Top of Data to examine
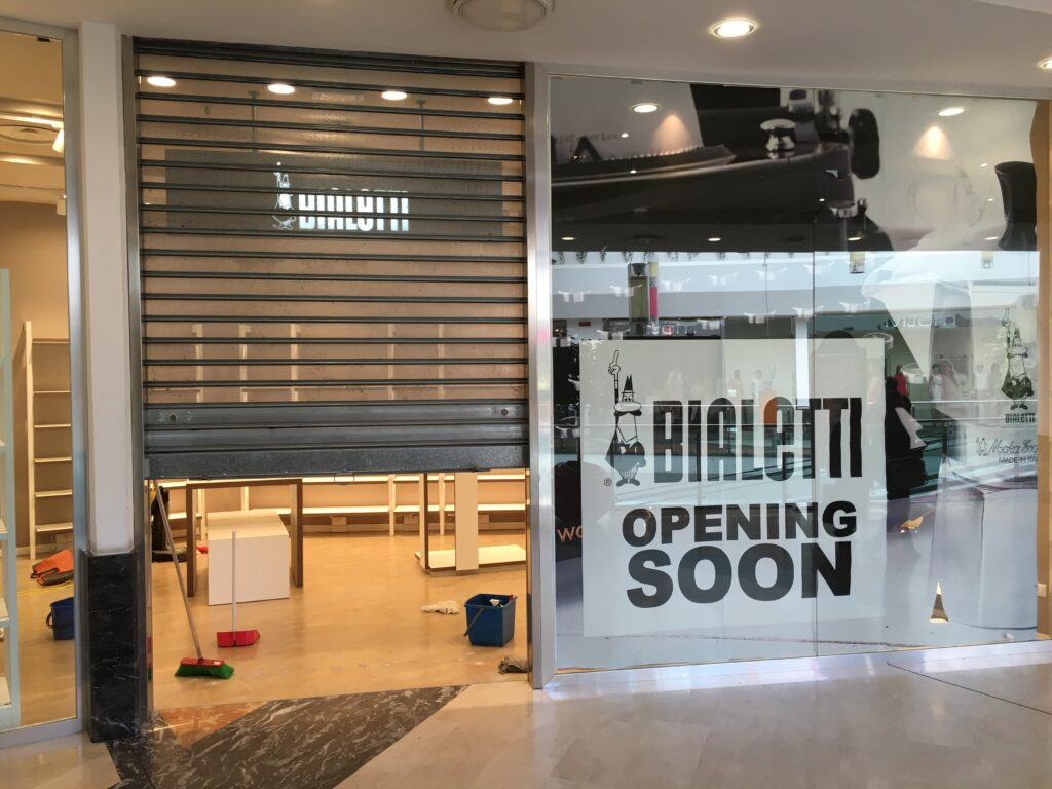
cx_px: 526
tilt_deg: -1.1
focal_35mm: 29
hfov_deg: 61.7
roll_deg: +0.2
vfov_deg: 48.2
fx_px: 881
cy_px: 394
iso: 25
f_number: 2.2
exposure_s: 1/33
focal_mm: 4.15
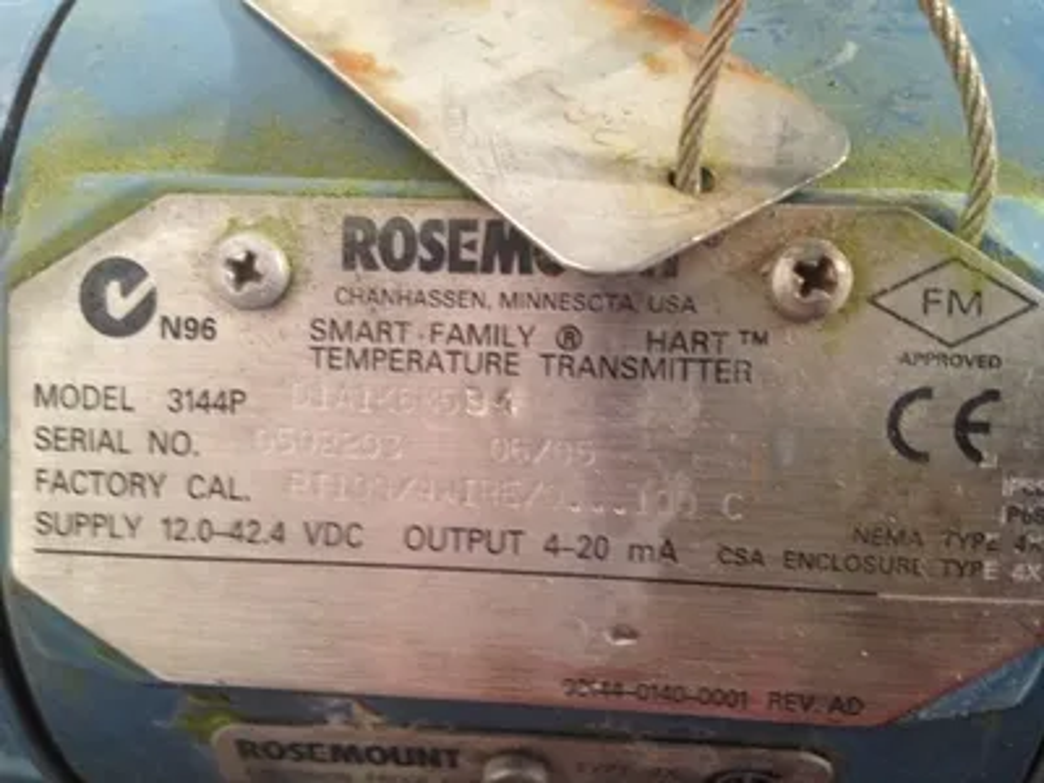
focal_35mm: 35
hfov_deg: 52.6
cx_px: 522
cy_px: 392
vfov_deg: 40.7
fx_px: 1056
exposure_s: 1/20
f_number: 2.4
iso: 100
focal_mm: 4.28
Bottom of Data to examine
▶ [Instructions for the task]:
Print only the lines from the line that contains "focal_35mm: 29" to the final line of the data, inclusive. Pictures stay out.

▶ [Answer space]:
focal_35mm: 29
hfov_deg: 61.7
roll_deg: +0.2
vfov_deg: 48.2
fx_px: 881
cy_px: 394
iso: 25
f_number: 2.2
exposure_s: 1/33
focal_mm: 4.15
focal_35mm: 35
hfov_deg: 52.6
cx_px: 522
cy_px: 392
vfov_deg: 40.7
fx_px: 1056
exposure_s: 1/20
f_number: 2.4
iso: 100
focal_mm: 4.28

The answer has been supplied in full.